Content starts
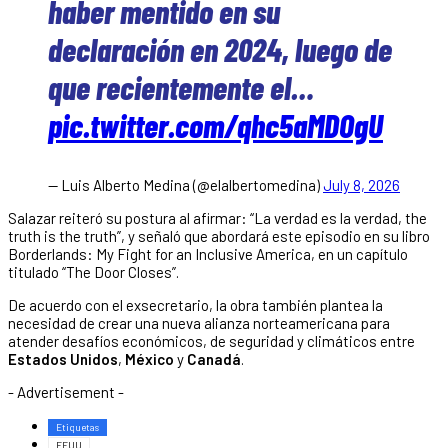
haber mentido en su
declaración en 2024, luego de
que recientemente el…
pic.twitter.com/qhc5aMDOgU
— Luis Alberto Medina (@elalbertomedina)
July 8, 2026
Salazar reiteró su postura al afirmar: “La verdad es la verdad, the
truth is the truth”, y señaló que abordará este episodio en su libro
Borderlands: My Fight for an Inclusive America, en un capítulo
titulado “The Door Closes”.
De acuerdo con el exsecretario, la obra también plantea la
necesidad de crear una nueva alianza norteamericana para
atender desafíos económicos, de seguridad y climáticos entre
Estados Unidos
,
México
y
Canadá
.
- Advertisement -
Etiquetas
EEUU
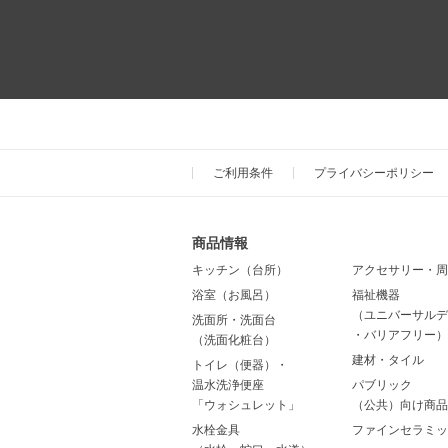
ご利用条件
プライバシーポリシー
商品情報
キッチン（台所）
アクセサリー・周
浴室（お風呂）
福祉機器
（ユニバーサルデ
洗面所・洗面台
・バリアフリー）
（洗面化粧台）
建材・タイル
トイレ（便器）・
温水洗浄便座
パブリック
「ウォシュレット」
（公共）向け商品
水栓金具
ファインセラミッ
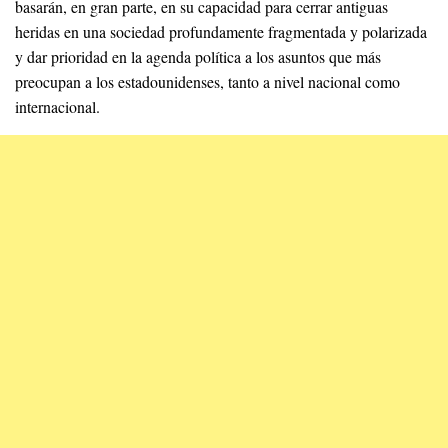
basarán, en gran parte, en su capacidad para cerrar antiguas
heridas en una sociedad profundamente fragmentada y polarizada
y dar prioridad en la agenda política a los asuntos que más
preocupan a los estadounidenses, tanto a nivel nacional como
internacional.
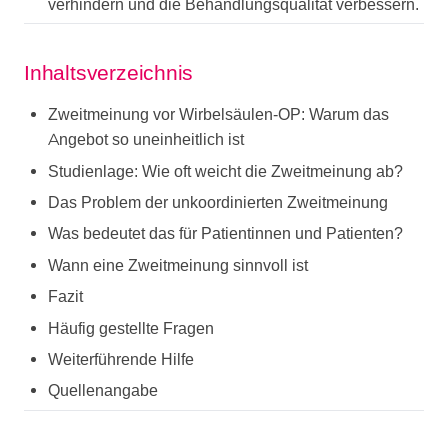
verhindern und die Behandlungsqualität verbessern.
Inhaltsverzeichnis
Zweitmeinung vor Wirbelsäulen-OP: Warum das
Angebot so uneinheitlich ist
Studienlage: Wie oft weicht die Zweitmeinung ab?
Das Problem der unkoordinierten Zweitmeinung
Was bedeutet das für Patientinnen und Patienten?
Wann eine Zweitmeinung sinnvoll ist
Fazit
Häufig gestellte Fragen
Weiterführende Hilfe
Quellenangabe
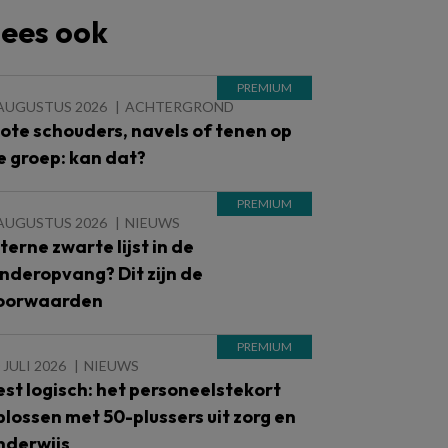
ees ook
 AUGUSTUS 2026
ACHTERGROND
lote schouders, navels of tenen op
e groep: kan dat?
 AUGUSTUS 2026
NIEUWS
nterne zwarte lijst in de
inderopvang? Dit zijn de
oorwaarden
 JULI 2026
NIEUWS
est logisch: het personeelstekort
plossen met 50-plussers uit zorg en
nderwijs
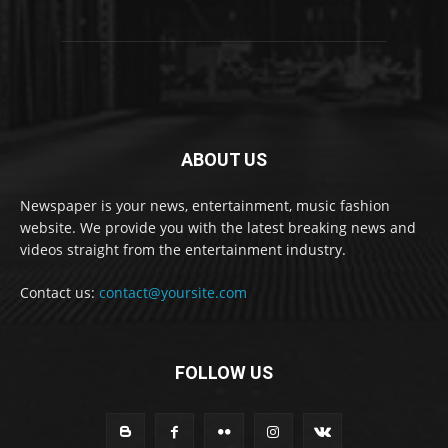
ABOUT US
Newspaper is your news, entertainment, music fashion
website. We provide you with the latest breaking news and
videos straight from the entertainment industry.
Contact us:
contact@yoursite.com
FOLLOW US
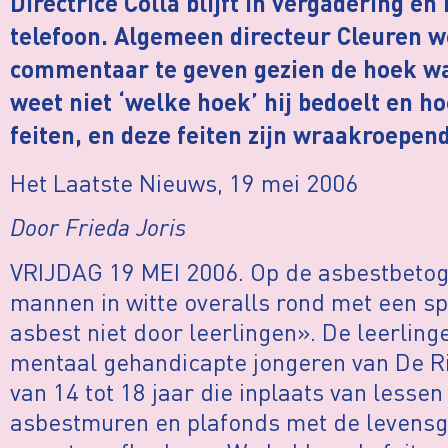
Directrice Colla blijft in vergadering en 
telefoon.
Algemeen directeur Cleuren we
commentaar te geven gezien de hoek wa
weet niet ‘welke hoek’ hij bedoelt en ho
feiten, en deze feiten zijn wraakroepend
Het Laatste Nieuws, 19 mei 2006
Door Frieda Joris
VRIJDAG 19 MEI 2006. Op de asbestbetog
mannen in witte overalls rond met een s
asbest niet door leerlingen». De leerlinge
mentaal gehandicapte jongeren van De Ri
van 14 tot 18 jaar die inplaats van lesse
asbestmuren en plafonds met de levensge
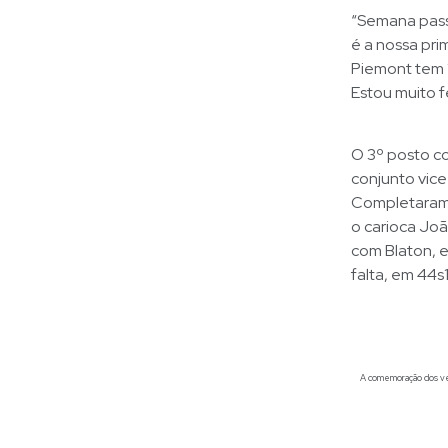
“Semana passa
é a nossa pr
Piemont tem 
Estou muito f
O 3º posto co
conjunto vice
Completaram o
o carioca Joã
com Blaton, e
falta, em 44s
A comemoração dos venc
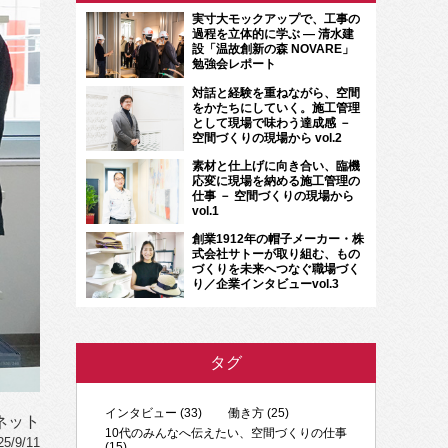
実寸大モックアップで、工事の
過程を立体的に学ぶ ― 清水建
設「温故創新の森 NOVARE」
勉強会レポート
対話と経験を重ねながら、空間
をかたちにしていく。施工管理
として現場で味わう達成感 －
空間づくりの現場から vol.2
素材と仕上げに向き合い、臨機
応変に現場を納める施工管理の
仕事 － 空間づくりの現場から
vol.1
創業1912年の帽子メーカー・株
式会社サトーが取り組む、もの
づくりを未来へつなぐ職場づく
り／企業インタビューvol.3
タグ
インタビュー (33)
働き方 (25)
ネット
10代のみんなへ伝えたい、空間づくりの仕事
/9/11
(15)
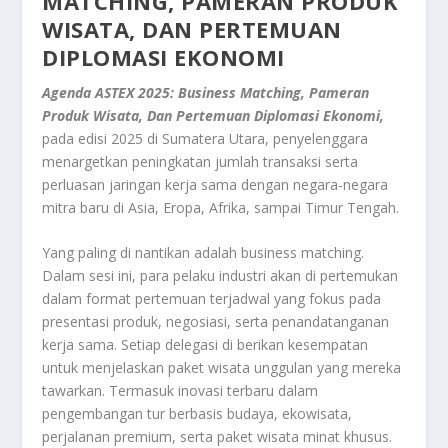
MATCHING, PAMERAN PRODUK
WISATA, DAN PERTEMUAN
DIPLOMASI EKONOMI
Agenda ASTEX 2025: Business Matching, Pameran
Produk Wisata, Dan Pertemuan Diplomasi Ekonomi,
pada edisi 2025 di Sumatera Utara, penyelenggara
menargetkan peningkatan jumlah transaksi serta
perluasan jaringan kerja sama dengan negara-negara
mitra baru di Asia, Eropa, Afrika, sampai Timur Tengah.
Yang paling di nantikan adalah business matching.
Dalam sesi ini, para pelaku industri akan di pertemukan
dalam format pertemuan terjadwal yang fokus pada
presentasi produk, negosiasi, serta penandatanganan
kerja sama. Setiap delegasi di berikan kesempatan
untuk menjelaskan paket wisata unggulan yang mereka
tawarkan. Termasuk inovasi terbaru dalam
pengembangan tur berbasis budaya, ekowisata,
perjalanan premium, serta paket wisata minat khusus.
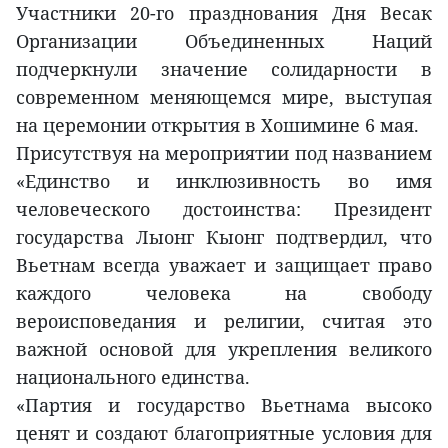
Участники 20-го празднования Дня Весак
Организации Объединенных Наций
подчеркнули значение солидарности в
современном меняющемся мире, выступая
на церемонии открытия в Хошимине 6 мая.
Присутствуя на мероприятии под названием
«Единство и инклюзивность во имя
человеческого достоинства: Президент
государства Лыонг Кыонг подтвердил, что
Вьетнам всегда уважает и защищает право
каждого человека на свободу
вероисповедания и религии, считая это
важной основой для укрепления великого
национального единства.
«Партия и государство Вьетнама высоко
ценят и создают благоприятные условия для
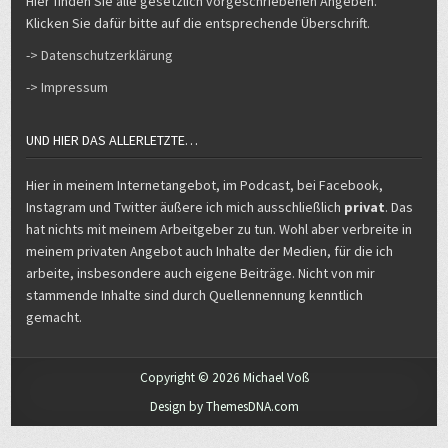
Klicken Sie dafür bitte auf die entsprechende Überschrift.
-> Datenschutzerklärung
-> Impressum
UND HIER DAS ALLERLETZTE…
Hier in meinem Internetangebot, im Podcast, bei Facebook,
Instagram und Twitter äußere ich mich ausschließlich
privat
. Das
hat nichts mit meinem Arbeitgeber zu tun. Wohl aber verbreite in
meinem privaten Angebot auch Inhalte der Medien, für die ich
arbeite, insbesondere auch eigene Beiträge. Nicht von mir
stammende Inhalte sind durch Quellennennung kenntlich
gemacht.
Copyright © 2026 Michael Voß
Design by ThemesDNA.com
Content ends
Content starts
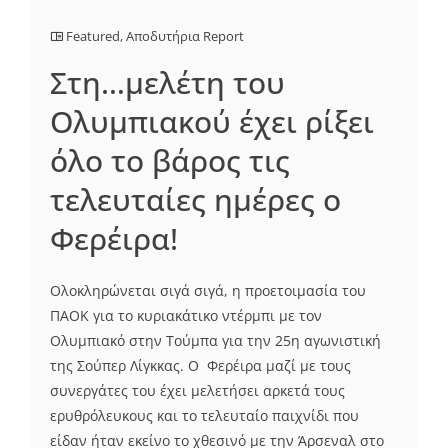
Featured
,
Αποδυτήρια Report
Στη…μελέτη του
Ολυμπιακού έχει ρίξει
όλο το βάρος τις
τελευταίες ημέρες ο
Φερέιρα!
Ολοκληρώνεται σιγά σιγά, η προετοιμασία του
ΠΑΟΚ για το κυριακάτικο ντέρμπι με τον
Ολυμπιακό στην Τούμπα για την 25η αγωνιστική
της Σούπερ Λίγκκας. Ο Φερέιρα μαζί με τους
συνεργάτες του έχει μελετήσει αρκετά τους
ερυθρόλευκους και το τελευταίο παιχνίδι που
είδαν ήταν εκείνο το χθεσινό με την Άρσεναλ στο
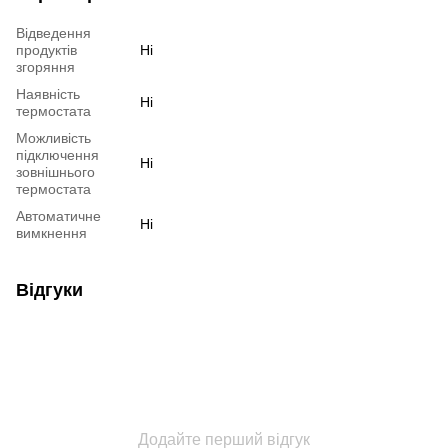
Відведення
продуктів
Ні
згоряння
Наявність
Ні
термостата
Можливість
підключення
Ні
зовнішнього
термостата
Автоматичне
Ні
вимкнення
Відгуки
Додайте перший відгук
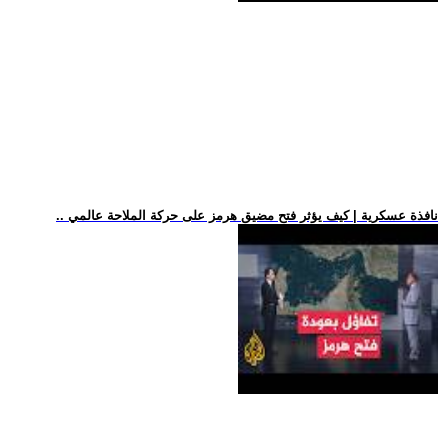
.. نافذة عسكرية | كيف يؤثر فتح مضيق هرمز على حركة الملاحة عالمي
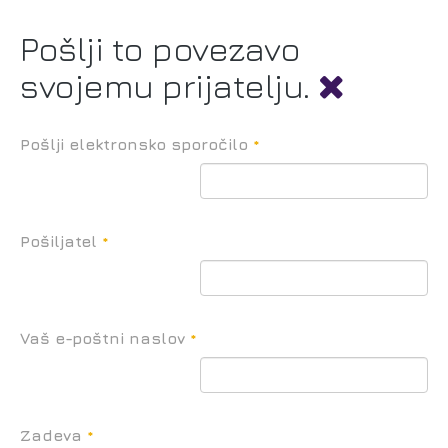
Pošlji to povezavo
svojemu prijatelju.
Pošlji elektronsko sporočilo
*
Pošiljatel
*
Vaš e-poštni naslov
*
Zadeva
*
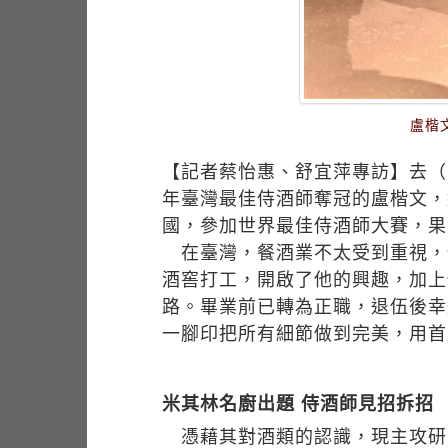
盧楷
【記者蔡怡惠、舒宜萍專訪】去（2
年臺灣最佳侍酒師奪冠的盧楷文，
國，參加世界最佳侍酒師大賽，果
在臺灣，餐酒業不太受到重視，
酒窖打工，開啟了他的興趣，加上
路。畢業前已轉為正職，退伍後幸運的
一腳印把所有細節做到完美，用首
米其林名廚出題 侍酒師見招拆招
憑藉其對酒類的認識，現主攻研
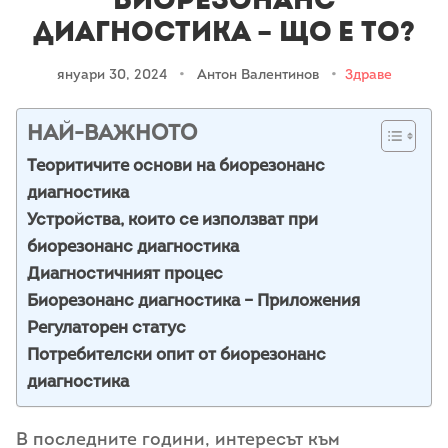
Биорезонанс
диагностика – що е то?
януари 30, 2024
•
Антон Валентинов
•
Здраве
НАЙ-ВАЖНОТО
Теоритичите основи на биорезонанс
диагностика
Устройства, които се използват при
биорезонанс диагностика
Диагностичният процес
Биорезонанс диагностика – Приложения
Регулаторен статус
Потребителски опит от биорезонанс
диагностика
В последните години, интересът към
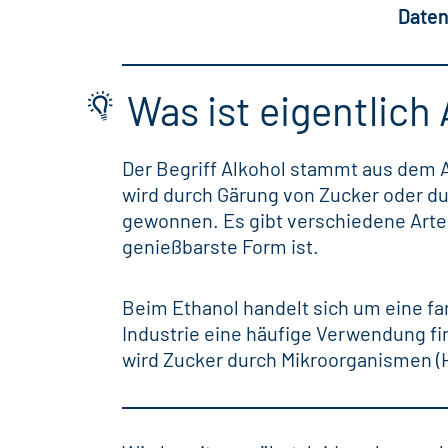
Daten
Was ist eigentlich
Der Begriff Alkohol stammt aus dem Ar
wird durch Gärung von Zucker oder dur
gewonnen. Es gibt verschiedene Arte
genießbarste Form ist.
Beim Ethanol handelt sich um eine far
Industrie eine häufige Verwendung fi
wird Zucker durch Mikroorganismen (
Content ends
Content starts
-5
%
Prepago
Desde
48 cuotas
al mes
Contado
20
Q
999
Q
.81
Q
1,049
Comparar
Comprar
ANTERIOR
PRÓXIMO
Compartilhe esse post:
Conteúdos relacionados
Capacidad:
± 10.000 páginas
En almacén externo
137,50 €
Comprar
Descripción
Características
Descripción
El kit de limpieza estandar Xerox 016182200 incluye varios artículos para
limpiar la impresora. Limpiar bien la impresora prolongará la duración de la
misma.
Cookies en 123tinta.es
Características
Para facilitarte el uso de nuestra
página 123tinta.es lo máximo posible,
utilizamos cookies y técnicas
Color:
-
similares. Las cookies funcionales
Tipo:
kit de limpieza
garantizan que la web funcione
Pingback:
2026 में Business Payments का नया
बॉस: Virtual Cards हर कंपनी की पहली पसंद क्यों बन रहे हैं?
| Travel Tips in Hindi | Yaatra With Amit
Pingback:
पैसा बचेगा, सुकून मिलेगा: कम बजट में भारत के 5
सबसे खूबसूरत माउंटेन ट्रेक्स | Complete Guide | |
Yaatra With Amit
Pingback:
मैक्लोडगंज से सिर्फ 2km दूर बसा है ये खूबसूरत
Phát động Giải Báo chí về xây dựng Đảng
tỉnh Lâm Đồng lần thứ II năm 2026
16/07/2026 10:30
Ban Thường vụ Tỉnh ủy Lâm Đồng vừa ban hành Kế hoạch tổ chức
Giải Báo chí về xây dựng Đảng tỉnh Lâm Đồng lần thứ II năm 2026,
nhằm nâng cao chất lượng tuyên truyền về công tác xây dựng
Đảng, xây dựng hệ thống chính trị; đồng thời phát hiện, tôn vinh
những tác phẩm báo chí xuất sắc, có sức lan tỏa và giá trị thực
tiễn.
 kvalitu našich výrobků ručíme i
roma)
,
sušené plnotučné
Content ends
WHAT TO WORK ON -> Take each line above that holds the string "paket" and copy it.

SOLVED PROBLEM ->
untuk menjelaskan paket wisata unggulan yang mereka
perjalanan premium, serta paket wisata minat khusus.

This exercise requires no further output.